I was grateful to Gerald for opening up to me and I understood what he meant. I’d come away from social gatherings myself, knowing that I’d only said what I’d been able to say in French, which was not at all the same as what I’d have said if I’d had my mother tongue at my disposal. It left a sense that I wouldn’t ever fully know people, nor would people really be able to know me, not in that “hundred percent” way. It’s true that some of the incomers came with barely any command of French and seemed happy to get by at a basic level, relying on others when things got complicated. But not everybody was comfortable with that.

  Our chat in the dappled courtyard was also the start of what began to emerge as a kind of inner conflict among some of the incomers. Gerald, with his French dinner parties and his scorn towards English food in France, deriding the “sore point” Brits, was nevertheless known to so many of the English out here, even those living on the other side of the Ariège. ‘He’s brilliant, he’s one of our friends from the group,’ smiled Elaine when I mentioned his name. Yet people were at pains to be seen as doing the right thing: becoming integrated, speaking French and immersing themselves in French social life. And in order to belong to the right side, it was necessary to make it clear what being on the wrong side entailed. Gerald’s version of superficial incomers who couldn’t manage without their baked beans and bread pudding was just the start of what turned out to be an exhaustive account of those vague “other Brits” who lived beyond the pale. Few acknowledged how difficult it might be to abandon everything that one had grown up with and enjoyed.

## AVAILABLE DATA

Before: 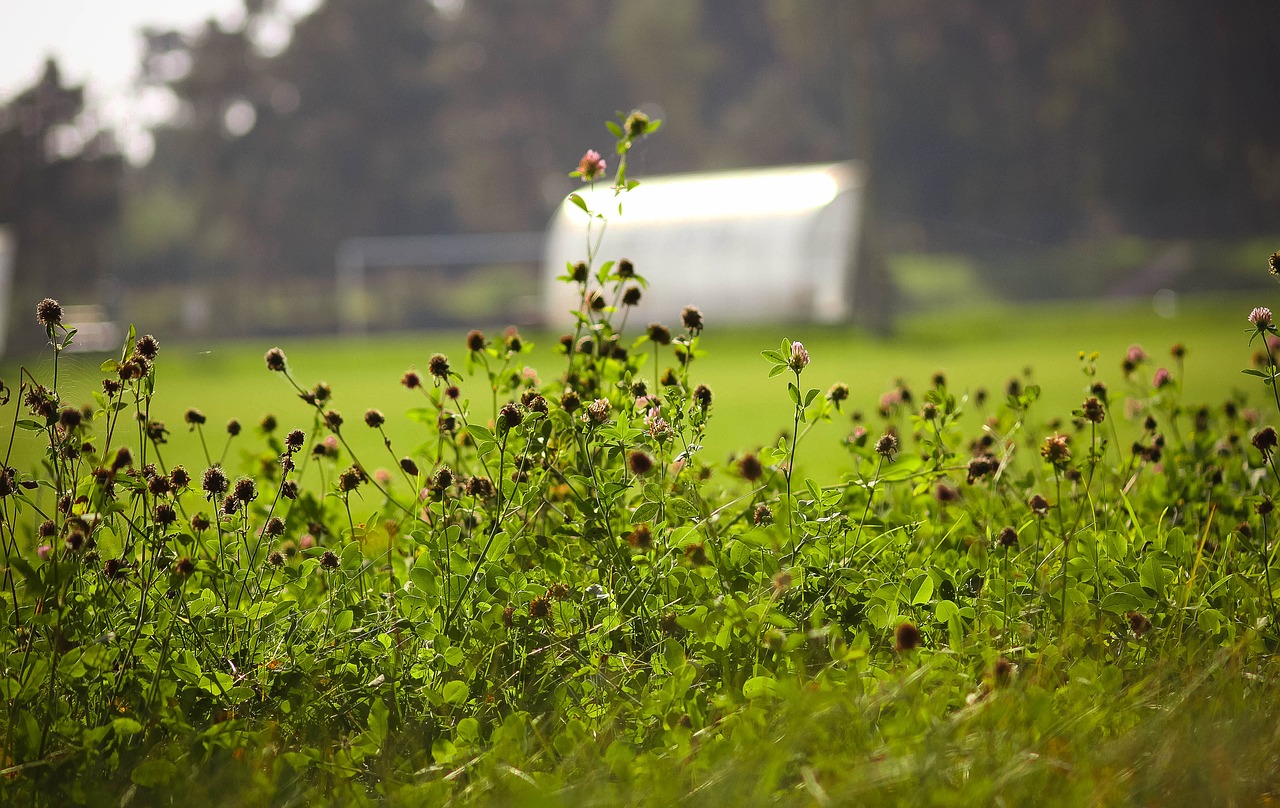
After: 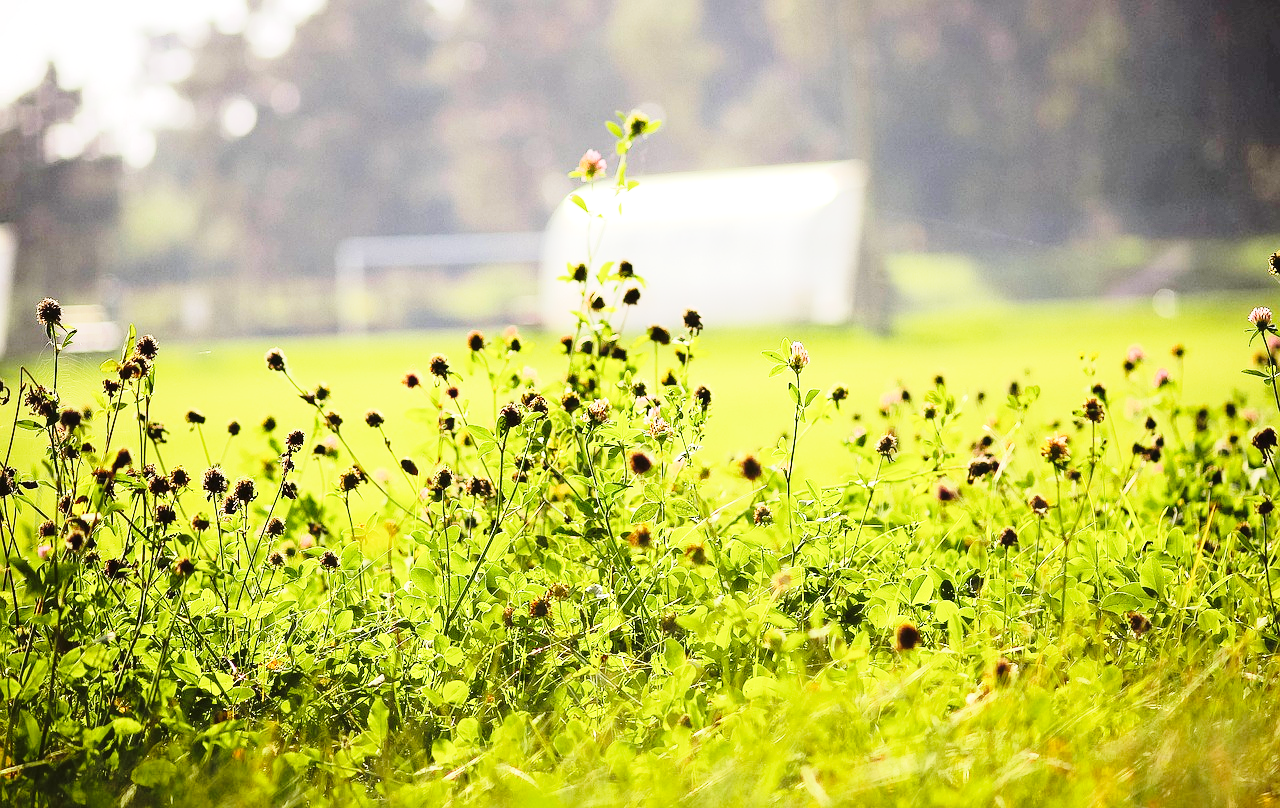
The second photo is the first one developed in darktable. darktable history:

## PROMPT 1
Translate this sentence from the excerpt about British incomers in France into Spanish: "But not everybody was comfortable with that."
## PROMPT 2
Write out the excerpt about British incomers in France from "I was grateful" to "comfortable with that.", unchanged.
The data has no connection to the excerpt about British incomers in France.

## WRITTEN ANSWER 1
Pero no todo el mundo se sentía cómodo con eso.

## WRITTEN ANSWER 2
I was grateful to Gerald for opening up to me and I understood what he meant. I’d come away from social gatherings myself, knowing that I’d only said what I’d been able to say in French, which was not at all the same as what I’d have said if I’d had my mother tongue at my disposal. It left a sense that I wouldn’t ever fully know people, nor would people really be able to know me, not in that “hundred percent” way. It’s true that some of the incomers came with barely any command of French and seemed happy to get by at a basic level, relying on others when things got complicated. But not everybody was comfortable with that.